Huit finales de C1, six défaites pour la Juve

Voilà donc les Barcelonais qui réussissent le second triplé de leur histoire (championnat-Coupe du Roi-Ligue des champions) après celui de 2009. Encore une fois, comme à chaque fois qu’il remporte une finale, Gerard Piqué s’est amusé à découper les filets. Pour ses parties de pêche en mer, en vacances, ou pour mieux garder Shakira, sa plus belle prise, à portée de main ? Le coquin ne nous l’a pas dit. « Les cinq derniers mois de l’équipe ont été énormes, avec des victoires contre des équipes de niveau mondial comme le champion d’Angleterre, le champion de France, le champion d’Allemagne et le champion d’Italie. Aujourd’hui, nous avons su souffrir. On s’est accroché et avec le talent qu’il y a devant, on a su se créer les occasions qu’il fallait pour remporter ce titre. Ce vestiaire est peut-être l’un de ceux où l’ambiance est la meilleure dans l’histoire du club. C’est aussi l’un de ceux qui ont le plus de talent. Il faut que l’on profite de cette génération pour remporter le maximum de titres possibles. »
Ce Barça-là paraissait imbattable depuis trois mois. Personne ne l’a battu. Alors, c’est comme à chaque fois. Quand une équipe prend ses aises à ce point avec le protocole et les palmarès, les records finissent toujours par tomber. A Berlin, Xavi, entré à la 78e minute, à la place d’Andres Iniesta, pour un passage de brassard qui a filé le frisson à tout l’Olimpiastadion (l’ovation devait être destinée aux deux, c’est pour cela qu’elle a dépassé l’entendement), est devenu le joueur le plus capé de l’histoire de la Ligue des champions.

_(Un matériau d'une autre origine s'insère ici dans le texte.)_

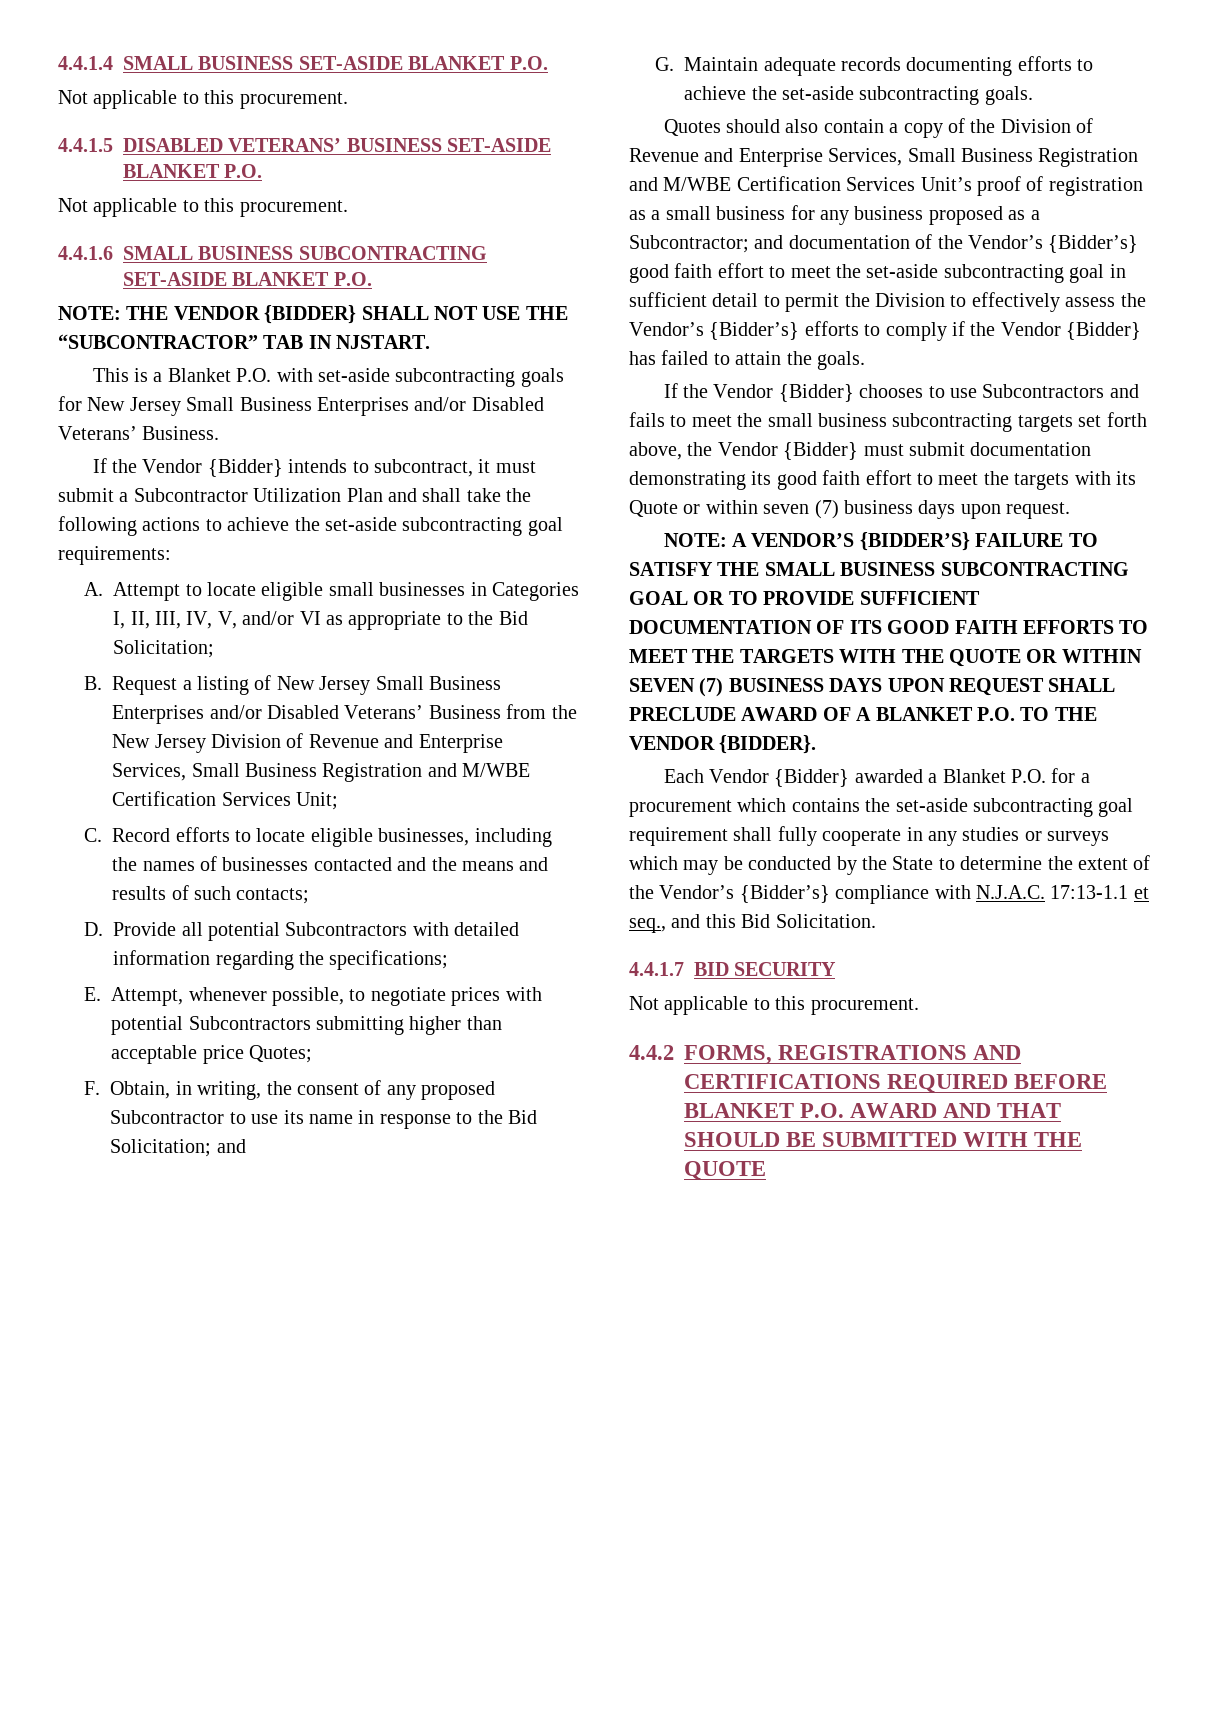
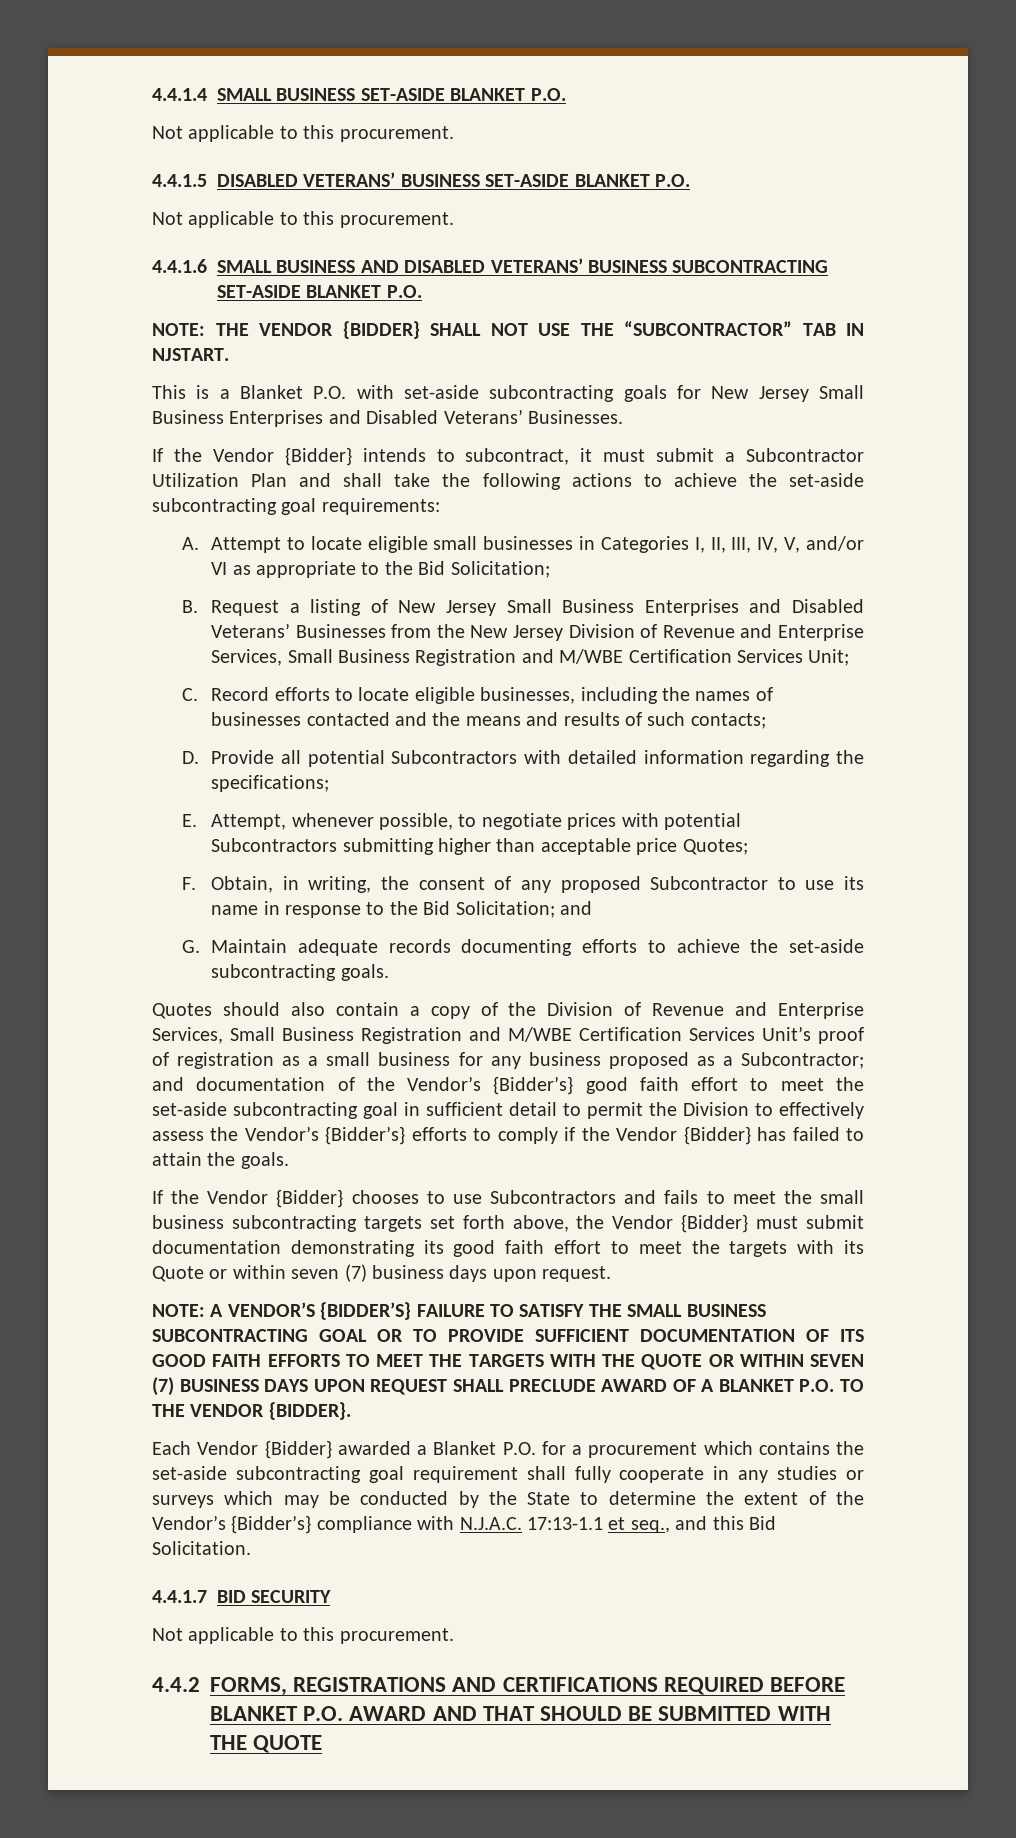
(294, 253) none -> [360,258,667,273] AND DISABLED VETERANS’ BUSINESS
[414,397,544,411] [58,426,220,440] and/or Disabled Veterans’ Business. -> [328,409,623,424] and Disabled Veterans’ Businesses.
[209,705,501,719] and/or Disabled Veterans’ Business -> [749,599,864,613] [211,623,386,638] and Disabled Veterans’ Businesses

Dit comme ça, c’est presque logique. Mais il a placé la barre où, le Xavi ? Cent-cinquante-et-un matches. Là, ça ne cause plus du tout pareil. 151 rencontres rien qu’en Ligue des champions… A Berlin, le capitaine emblématique a dépassé d’une unité Iker Casillas. Il a aussi, comme Andres Iniesta et Lionel Messi, remporté sa quatrième Coupe aux grandes oreilles, même s’il n’avait pas disputé la finale en 2006 (comme Leo). Il y a des carrières et il y en a d’autres…
A l’heure des bilans, le sacre du Barça confirmait la suprématie du jeu et des joueurs. Dans le camp d’en face, il n’y avait pas grand-chose à dire. C’est peut-être pour cela que Patrice Evra et Paul Pogba n’ont pas daigné décrocher un mot. Le milieu français disputait sa première finale, l’arrière gauche des Bleus a perdu sa quatrième finale de Ligue des champions (il l’a remportée un fois). Pas rigolo. La « Vieille Dame » s’est inclinée pour la sixième fois en huit finales de C1 (victoires en 1985, 1996, défaites en 1973, 1983, 1997, 1998, 2003 et 2015). Pas fun non plus. Mais en face, cette année, il y avait le Barça. Et il était injouable.